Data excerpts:
• • •
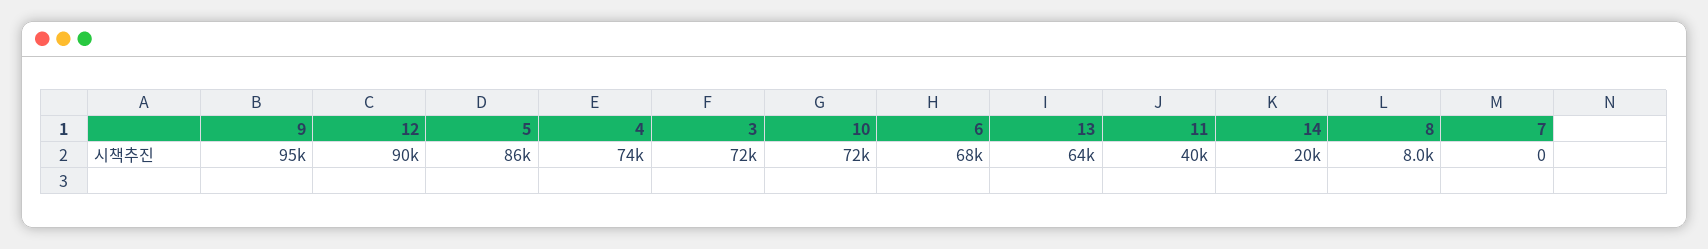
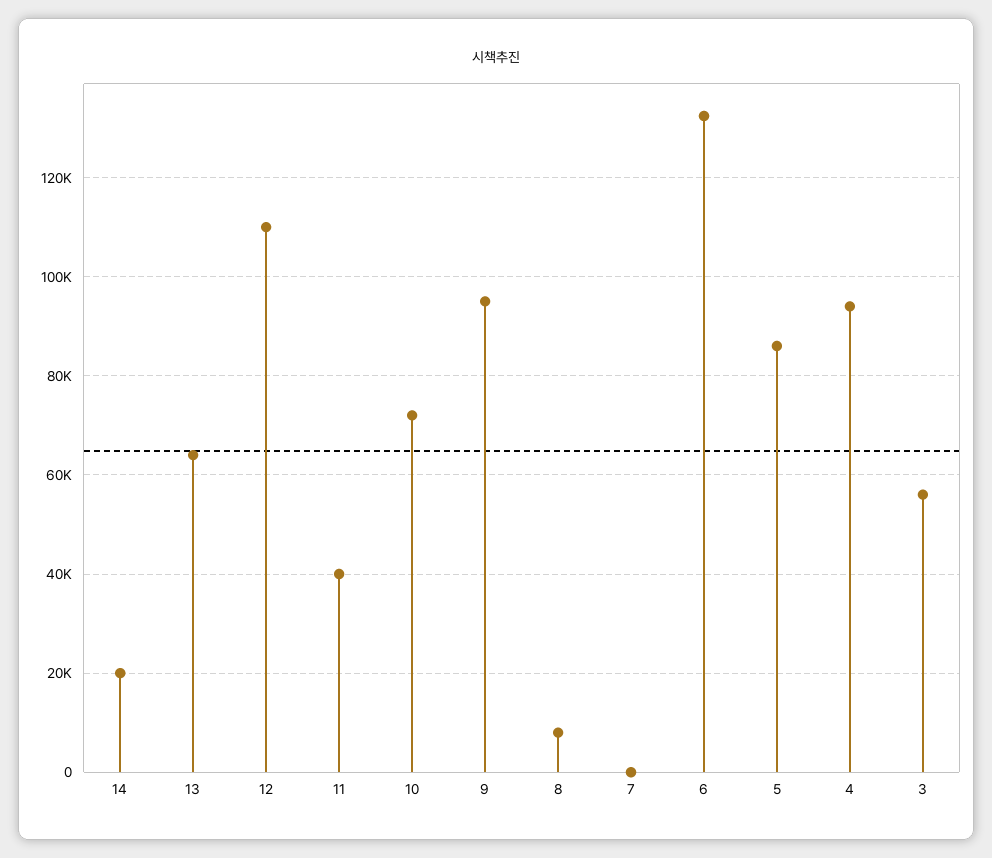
  {
    "9": 95000,
-   "12": 90000,
+   "12": 110000,
    "5": 86000,
-   "4": 74000,
+   "4": 94000,
-   "3": 72000,
+   "3": 56000,
    "10": 72000,
-   "6": 68000,
+   "6": 132000,
    "13": 64000,
    "11": 40000,
    "14": 20000,
    "8": 8000,
    "7": 0
  }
• • •
=== About this task ===
Transcribe each record above exactly, leaving every picture out of the copy.

=== Output of the exercise ===
  {
    "9": 95000,
-   "12": 90000,
+   "12": 110000,
    "5": 86000,
-   "4": 74000,
+   "4": 94000,
-   "3": 72000,
+   "3": 56000,
    "10": 72000,
-   "6": 68000,
+   "6": 132000,
    "13": 64000,
    "11": 40000,
    "14": 20000,
    "8": 8000,
    "7": 0
  }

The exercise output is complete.